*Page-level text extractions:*
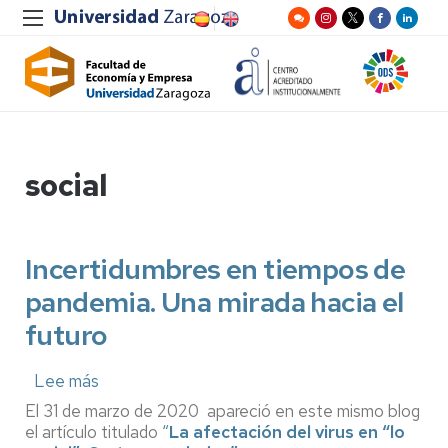
social
Incertidumbres en tiempos de
pandemia. Una mirada hacia el
futuro
Lee más
sobre
Incertidumbres
El 31 de marzo de 2020 apareció en este mismo blog
en
el artículo titulado
“
La afectación del virus en “lo
tiempos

*PROBLEM TO SOLVE:* Make an exact copy of the records above, one that has none of the pictures.

*SOLUTION:*
social
Incertidumbres en tiempos de
pandemia. Una mirada hacia el
futuro
Lee más
sobre
Incertidumbres
El 31 de marzo de 2020 apareció en este mismo blog
en
el artículo titulado
“
La afectación del virus en “lo
tiempos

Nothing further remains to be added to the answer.